Here's what you can do to troubleshoot this issue:

Review constraints: Ensure your topology spread constraints are configured correctly in the Pod specs. Verify the maxSkew, topologyKey, and whenUnsatisfiable parameters.
Verify node labels: ensure your nodes have accurate and required labels. If topologyKey references node labels, these must be consistent across all nodes.
Check the scheduler logs: inspect the Kubernetes scheduler logs for any issues or warnings related to Pod scheduling. Use kubectl describe pod <pod-name> to see events and errors.
Inspect resource utilization: ensure your nodes have enough resources to accommodate the Pods following spread constraints. Insufficient resources or tight constraints might lead to scheduling issues.

Event: Cannot satisfy Zone Topology Spread

topology.kubernetes.io/zone is a supported topology spread constraint key in the Node Placer, allowing you to deploy Pods in a highly available way to take advantage of the cloud zone redundancy.

The Kubernetes Scheduler will take all cluster nodes and extract availability zones (AZs), which are used to distribute workloads across cluster nodes and utilize topology spread constraints.

CAST AI's Autoscaler won't scale Pods up when it detects that it can't create new nodes in the AZs for which the cluster isn't configured, even when it contains nodes in non-configured zones. Instead, it will add a Cannot Satisfy Zone Topology Spread event to them.

Here's what you can do to troubleshoot this issue:

Check which AZs the cluster is configured for. If the cluster has nodes in AZs that aren't configured, remove those nodes from the cluster.
Configure the cluster to use the required AZs for nodes.
Configure stricter node affinity on workload, specifying only the configured AZs.

After implementing the troubleshooting steps, initiate reconciliation on the updated cluster.

Example Deployment

This example deployment is expected to spawn at least 3 nodes in different zones, each of them running 10
replicas.

apiVersion: apps/v1
kind: Deployment
metadata:
  labels:
    app: az-topology-spread
  name: az-topology-spread
spec:
  replicas: 30
  selector:
    matchLabels:
      app: az-topology-spread
  template:
    metadata:
      labels:
        app: az-topology-spread
    spec:
      topologySpreadConstraints:
        - maxSkew: 1
          topologyKey: topology.kubernetes.io/zone
          whenUnsatisfiable: DoNotSchedule
          labelSelector:
            matchExpressions:
              - key: app
                operator: In
                values:
                  - az-topology-spread
      containers:
        - image: nginx
          name: nginx
          resources:
            requests:
              cpu: 1000m

Custom secret management

There are many technologies for managing Secrets in GitOps. Some store the encrypted secret data in a git repository and use a cluster add-on to decrypt it during deployment. Others use a reference to an external secret manager/vault.
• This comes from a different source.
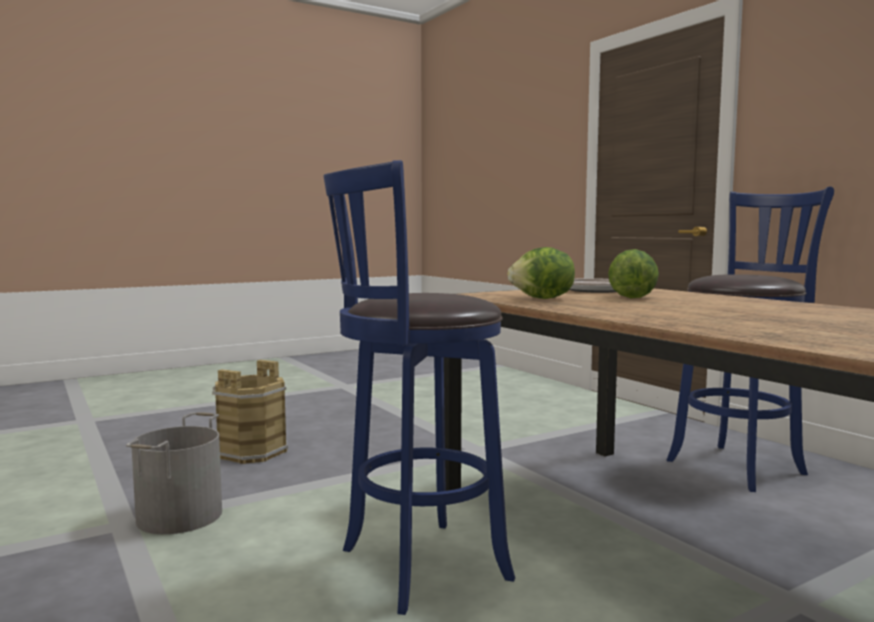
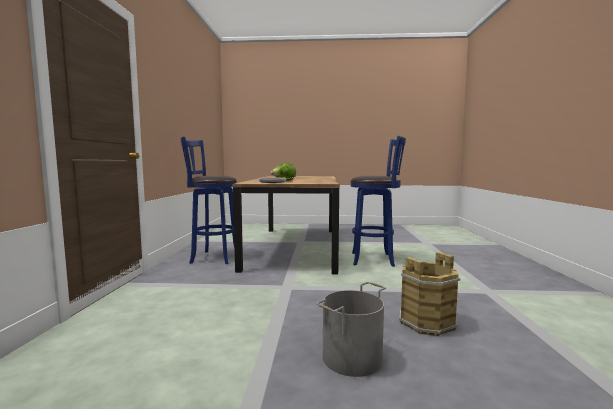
camera: 145 degrees left, 0 degrees up
(181, 516) = (461, 289): grey bucket -> grey bucket (351, 357)
(543, 299) = (315, 181): lettuce -> none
The agent helm chart provides the parameter apiKeySecretRef to enable the use of Cast AI with custom secret managers.

# Name of secret with Token to be used for authorizing agent access to the API
# apiKey and apiKeySecretRef are mutually exclusive
# The referenced secret must provide the token in .data["API_KEY"]
apiKeySecretRef: ""

An example of the Cast AI agent

Here's an example of using a Cast AI agent helm chart with a custom secret:

helm repo add castai-helm https://castai.github.io/helm-charts
helm repo update
helm upgrade --install castai-agent castai-helm/castai-agent -n castai-agent \
  --set apiKeySecretRef=<your-custom-secret> \
  --set clusterID=<your-cluster-id>

An example of the Cast AI cluster controller

An example of using the Cast AI cluster controller helm chart with a custom secret:

helm repo add castai-helm https://castai.github.io/helm-charts
helm repo update
helm upgrade --install castai-agent castai-helm/castai-cluster-controller -n castai-agent \
  --set castai.apiKeySecretRef=<your-custom-secret> \
  --set castai.clusterID=<your-cluster-id>

TLS handshake timeout issue

In some edge cases, due to a specific cluster network setup, the agent might fail with the following message in the agent container logs:

time="2021-11-13T05:19:54Z" level=fatal msg="agent failed: registering cluster: getting namespace \"kube-system\": Get \"https://100.10.1.0:443/api/v1/namespaces/kube-system\": net/http: TLS handshake timeout" provider=eks version=v0.22.1

You can resolve this issue by deleting the castai-agent pod. The deployment will recreate the pod and resolve the issue.

Refused connection to control plane

When enabling automated cluster optimization for the first time, the user runs a pre-generated script to grant Cast AI the required permissions. The error message No access to Kubernetes API server, please check your firewall settings indicates that a firewall prevents communication between the control plane and Cast AI.

To solve this issue, allow access to Cast AI IP 35.221.40.21 and then enable automated optimization again.